(PROVIDED MATERIAL begins)

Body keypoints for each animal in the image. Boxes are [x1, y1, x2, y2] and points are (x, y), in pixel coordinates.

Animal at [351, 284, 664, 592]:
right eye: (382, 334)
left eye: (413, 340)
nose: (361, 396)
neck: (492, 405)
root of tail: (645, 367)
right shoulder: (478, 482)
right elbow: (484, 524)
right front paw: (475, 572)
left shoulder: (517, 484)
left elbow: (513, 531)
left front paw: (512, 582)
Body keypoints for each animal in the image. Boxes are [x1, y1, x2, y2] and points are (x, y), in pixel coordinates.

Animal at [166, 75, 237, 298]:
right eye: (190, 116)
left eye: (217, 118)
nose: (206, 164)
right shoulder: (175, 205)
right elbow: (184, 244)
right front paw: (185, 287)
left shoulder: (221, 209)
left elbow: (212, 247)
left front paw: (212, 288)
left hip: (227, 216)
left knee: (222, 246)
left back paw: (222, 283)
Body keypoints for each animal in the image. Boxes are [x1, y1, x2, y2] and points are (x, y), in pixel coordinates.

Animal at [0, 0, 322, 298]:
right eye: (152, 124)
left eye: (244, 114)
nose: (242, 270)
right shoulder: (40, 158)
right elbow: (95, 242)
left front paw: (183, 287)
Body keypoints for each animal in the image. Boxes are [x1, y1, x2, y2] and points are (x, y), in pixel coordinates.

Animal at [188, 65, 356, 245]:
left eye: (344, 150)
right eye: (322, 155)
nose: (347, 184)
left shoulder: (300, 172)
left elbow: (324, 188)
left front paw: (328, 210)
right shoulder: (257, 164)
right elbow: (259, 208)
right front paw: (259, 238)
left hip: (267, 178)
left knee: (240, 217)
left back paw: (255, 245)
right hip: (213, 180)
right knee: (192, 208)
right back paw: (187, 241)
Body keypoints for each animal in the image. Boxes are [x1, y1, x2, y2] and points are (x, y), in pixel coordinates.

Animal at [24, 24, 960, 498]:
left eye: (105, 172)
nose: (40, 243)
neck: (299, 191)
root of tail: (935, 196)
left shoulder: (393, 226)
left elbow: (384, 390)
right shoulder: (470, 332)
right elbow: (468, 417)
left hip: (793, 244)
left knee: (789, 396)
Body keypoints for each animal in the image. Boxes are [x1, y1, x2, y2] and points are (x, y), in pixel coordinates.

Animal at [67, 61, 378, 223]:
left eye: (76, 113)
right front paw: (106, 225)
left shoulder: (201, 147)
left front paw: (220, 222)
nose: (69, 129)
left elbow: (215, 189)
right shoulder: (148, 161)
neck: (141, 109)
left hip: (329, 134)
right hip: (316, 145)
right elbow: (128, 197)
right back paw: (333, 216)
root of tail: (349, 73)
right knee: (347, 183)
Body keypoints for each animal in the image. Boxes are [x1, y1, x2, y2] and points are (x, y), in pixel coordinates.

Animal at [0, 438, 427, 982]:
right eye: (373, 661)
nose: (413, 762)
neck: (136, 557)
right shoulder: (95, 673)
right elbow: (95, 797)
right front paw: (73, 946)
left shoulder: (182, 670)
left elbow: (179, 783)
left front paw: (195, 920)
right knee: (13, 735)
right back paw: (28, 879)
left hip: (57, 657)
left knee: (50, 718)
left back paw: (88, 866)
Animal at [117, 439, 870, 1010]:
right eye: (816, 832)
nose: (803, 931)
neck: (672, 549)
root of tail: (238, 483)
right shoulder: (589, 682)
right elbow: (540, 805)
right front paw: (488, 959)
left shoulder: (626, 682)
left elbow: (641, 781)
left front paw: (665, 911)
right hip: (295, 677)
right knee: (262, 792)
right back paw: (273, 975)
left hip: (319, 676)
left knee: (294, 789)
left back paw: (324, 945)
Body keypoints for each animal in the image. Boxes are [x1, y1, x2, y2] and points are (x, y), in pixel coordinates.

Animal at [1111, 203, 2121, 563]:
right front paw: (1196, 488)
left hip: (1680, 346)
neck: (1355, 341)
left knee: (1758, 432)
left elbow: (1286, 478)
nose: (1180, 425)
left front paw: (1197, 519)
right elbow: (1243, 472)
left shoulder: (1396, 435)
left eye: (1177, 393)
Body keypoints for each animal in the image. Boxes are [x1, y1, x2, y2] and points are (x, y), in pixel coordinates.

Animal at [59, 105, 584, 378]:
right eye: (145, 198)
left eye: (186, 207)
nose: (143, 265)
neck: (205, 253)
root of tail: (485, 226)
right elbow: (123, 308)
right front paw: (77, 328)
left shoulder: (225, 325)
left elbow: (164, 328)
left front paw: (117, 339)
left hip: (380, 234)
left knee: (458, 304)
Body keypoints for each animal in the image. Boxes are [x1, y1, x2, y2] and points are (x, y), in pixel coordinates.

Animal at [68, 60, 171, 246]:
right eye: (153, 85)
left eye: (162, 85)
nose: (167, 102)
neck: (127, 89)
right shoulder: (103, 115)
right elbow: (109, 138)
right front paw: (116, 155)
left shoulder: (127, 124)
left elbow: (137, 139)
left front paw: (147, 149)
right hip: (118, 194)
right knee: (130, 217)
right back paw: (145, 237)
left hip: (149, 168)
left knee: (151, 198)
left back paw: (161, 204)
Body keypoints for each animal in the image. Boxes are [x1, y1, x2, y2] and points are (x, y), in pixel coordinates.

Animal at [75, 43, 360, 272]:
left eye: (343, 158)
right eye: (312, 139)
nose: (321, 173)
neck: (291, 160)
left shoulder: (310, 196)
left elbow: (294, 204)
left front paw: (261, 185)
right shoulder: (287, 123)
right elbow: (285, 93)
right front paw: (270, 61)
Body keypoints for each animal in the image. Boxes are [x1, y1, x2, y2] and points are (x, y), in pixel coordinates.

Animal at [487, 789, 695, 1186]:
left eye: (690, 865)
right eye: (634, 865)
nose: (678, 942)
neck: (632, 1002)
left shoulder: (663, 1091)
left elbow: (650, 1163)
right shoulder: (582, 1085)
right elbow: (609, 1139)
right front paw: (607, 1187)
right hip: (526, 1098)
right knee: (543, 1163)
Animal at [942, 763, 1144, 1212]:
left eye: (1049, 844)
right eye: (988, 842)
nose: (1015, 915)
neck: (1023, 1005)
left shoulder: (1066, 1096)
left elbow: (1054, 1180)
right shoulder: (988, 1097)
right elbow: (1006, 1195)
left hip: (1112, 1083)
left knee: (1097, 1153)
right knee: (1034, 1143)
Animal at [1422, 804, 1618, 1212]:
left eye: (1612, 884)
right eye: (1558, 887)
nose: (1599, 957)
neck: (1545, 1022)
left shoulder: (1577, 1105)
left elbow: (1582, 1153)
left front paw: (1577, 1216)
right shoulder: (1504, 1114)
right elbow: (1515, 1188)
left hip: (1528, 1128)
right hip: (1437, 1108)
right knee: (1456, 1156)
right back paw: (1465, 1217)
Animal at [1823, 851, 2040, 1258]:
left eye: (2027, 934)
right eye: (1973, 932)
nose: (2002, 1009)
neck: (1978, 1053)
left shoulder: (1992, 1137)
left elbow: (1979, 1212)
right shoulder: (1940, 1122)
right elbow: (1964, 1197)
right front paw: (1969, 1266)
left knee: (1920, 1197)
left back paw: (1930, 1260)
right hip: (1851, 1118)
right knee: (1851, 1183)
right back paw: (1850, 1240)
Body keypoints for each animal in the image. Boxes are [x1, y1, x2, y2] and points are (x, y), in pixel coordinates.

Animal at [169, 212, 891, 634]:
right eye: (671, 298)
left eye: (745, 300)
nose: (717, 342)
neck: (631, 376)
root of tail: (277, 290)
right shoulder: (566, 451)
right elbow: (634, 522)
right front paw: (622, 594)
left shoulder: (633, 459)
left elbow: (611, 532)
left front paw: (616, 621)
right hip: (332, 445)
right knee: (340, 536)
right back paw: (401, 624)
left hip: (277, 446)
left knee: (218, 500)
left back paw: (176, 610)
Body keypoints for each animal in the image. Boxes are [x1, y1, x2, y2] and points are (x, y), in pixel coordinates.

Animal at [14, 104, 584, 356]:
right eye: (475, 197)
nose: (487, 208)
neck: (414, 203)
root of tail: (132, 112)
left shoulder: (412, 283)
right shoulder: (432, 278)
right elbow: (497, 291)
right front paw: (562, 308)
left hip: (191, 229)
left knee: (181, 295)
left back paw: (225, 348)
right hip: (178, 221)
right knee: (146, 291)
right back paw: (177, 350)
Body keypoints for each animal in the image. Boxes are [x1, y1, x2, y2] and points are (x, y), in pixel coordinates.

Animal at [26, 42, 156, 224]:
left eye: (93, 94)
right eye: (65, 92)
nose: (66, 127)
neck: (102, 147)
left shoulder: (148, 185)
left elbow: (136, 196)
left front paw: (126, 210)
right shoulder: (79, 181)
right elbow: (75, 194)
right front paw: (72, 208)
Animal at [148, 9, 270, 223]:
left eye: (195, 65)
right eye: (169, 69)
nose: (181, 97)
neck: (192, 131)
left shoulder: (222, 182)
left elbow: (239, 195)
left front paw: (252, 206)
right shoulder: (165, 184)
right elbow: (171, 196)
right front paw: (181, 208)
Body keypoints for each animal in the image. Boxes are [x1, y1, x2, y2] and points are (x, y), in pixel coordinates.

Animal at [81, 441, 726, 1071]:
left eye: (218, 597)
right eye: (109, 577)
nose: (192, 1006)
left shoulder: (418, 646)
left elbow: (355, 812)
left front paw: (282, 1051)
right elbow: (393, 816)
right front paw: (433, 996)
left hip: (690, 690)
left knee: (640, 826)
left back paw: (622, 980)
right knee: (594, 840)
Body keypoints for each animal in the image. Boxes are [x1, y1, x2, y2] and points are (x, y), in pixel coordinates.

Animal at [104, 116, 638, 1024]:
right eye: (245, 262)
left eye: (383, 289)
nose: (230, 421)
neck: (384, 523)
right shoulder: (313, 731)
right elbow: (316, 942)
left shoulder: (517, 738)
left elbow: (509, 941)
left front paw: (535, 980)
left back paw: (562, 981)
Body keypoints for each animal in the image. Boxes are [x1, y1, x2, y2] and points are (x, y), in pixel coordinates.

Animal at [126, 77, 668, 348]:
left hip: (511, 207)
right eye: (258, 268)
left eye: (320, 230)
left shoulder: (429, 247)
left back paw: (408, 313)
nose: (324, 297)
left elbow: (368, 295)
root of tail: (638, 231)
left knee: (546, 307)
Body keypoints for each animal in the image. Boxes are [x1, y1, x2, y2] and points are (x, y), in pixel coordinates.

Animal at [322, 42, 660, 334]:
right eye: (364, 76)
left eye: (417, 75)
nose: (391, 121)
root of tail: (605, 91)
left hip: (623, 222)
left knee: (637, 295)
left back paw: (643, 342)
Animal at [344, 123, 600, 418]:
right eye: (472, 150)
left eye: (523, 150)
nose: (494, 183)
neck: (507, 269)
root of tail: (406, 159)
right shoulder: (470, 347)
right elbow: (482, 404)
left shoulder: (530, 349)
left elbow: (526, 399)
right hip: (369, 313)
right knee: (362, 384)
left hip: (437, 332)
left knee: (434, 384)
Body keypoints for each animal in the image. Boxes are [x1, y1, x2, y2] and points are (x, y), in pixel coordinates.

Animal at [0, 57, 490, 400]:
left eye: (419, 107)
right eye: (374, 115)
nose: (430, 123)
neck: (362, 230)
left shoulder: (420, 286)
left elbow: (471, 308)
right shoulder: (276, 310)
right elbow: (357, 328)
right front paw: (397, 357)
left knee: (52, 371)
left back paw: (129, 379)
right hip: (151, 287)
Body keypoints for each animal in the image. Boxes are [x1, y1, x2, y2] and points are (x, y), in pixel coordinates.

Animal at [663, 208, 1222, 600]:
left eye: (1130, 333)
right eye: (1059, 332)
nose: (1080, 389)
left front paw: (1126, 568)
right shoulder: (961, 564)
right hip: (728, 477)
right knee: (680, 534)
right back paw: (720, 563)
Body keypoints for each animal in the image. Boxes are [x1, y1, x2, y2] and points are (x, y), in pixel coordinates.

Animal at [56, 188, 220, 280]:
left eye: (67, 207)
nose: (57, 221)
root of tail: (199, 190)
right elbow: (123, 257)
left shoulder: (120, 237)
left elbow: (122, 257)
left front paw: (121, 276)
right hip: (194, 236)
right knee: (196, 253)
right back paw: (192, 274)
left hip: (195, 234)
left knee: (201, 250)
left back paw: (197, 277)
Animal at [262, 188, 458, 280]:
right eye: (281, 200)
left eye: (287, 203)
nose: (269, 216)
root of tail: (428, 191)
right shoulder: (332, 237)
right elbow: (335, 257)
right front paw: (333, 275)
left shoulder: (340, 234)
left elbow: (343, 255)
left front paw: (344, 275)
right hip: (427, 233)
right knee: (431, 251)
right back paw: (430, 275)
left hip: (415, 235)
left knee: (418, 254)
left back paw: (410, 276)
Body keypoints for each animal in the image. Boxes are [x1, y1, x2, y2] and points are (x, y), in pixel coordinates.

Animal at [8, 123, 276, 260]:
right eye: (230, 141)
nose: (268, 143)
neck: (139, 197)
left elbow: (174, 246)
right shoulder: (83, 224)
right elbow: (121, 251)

(PROVIDED MATERIAL ends)

◆ WORK TASK ◆
Provide the number of lines above in which the word "root" appears, with no further words.

◆ WRITTEN ANSWER ◆
12